Even when evaluating credit risk it was common before and during the global bear market of 2000-2002 that spreads [the difference in yield between Emerging Market debt and, say, U.S. Treasury debt] to be more than 200 to 300 basis points. That is, if U.S. Treasury bonds were yielding 7 percent, Emerging Market debt would need to yield 9 to 10 percent for buyers. Today this is changing. Interest rate spreads are narrowing to half the previous levels. Why? Some of this [others might argue "all"] is due to the high levels of global liquidity needing and perhaps rationalizing a home. But equity markets too were leading the way higher. In fact, the succeeding equity bull market returns in established markets [whether in the United States or established overseas markets] were dwarfed by returns garnered by Emerging Markets.

In the United States, 9/11 had many overseas investors perceiving the event as primarily a U.S. problem. The war between radical Islam and the West would have to be fought by the United States. It was regarded callously as not a problem for the rest of the world including Asia [led by China and India] to Latin America. So while the United States fought an economically costly war the rest of the world got on with their business.

The evidence is clear and is clearly demonstrated by performance history as demonstrated in Figures 7.1 through 7.7. First, let's look at returns from mainstream United States and some established overseas markets.

While the established markets turned in excellent performances during this four-year post-bear market period, you'll note the clear superior performance of Germany versus its established market peers.

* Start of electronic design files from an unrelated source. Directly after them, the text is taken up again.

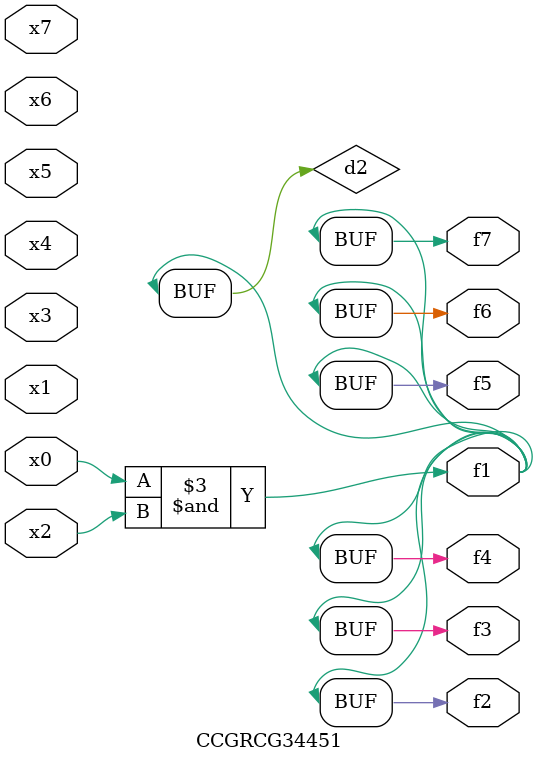
<source format=v>
module CCGRCG34451(
	input x0, x1, x2, x3, x4, x5, x6, x7,
	output f1, f2, f3, f4, f5, f6, f7
);

	wire d1, d2;

	nor (d1, x3, x6);
	and (d2, x0, x2);
	assign f1 = d2;
	assign f2 = d2;
	assign f3 = d2;
	assign f4 = d2;
	assign f5 = d2;
	assign f6 = d2;
	assign f7 = d2;
endmodule

</source>
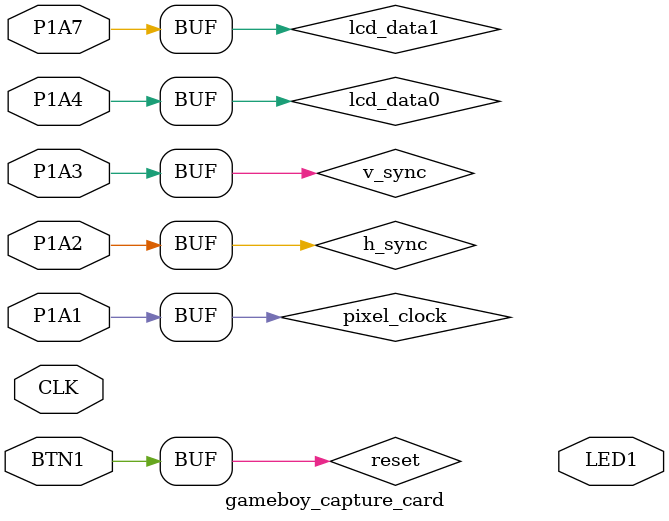
<source format=v>
`default_nettype none

module gameboy_capture_card(
  input wire BTN1, 
  input wire CLK, 

  input wire P1A1, // Pixel clock
  input wire P1A2, // H-sync
  input wire P1A3, // V-sync
  input wire P1A4, // LCD Data 0
  input wire P1A7, // LCD Data 1
  
  output wire LED1,
);
/*
   wire   A, B;
   reg [2:0] out;
   assign {LED2, LED1, LED3} = out;
   assign A = BTN1;
   assign B = BTN2;

  always @ (posedge CLK) begin
    if (A < B)
      out <= 3'b100;
    else if (A == B)
      out <= 3'b010;
    else
      out <= 3'b001;
  end
*/

  wire reset = BTN1;
  wire pixel_clock = P1A1;
  wire h_sync = P1A2;
  wire v_sync = P1A3;
  wire lcd_data0 = P1A4;
  wire lcd_data1 = P1A7;

  wire [14:0] mem_write_addr;
  wire [1:0] pixel_data;
  wire buffer_select;

  wire [14:0] mem_read_addr;
  wire [1:0] pixel_out;

  gameboy_lcd_decoder lcd_decoder(
    .clock(CLK),
    .reset(reset),

    .pixel_clock(pixel_clock),
    .h_sync(h_sync),
    .v_sync(v_sync),
    .lcd_data0(lcd_data0),
    .lcd_data1(lcd_data1),

    .pixel_addr(mem_write_addr),
    .pixel_data(pixel_data),
    .buffer_select(buffer_select)
  );

  gameboy_frame_buffer frame_buffer(
    .clock(CLK),
    .reset(reset),

    .buffer_select(buffer_select),
    .data_in(pixel_data),
    .write_addr(mem_write_addr),
    .write_enable(1),

    .data_out(pixel_out),
    .read_addr(mem_read_addr)
  );

  hdmi_output hdmi(
    .clock(CLK),
    .reset(reset),

    .data_addr(mem_read_addr),
    .pixel_data(pixel_out)
  );

endmodule

</source>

During the same period, other overseas market ETFs—especially in the Emerging Market sector—did much better than their established market counterparts, especially in the United States. Furthermore these have been the leaders in both performance and popularity over the same investment period. See Figures 7.8 through 7.10.

There were individual single-country ETFs that performed as well or better than even the broad regional issues, shown in Figures 7.11 through 7.14. And no, I'm not just cherry-picking the best ones. Is it any wonder that overseas investing is popular, given the evidence of superior performance?

Austria has benefited from the end of the Cold War and the European Union [EU]. It is regarded now as the financial center for emerging and former Iron Curtain countries. Spain and other smaller economies within the EU have prospered with the new financial integration. Spain even had to abandon its popular siesta practice of closing shop and taking several hours off while the rest of Europe was working. Imagine hard working Germans calling Madrid for business in the afternoon and finding them "out to lunch.'' The work obsessed Germans weren't going to tolerate that.

The "Chindia" [China and India] story continues to captivate investors and much of the growth in other markets stems from the economic vibrancy and demand sourced to these two countries.

FIGURE 7.1 Monthly Chart S&P 500 ETF Source: Chart Courtesy of StockCharts.com.

Latin America prospers as it is able to meet the demand for raw materials globally from China and India. Australia's market is booming since it, too, is a supplier of key minerals to feed the appetite also from the same source.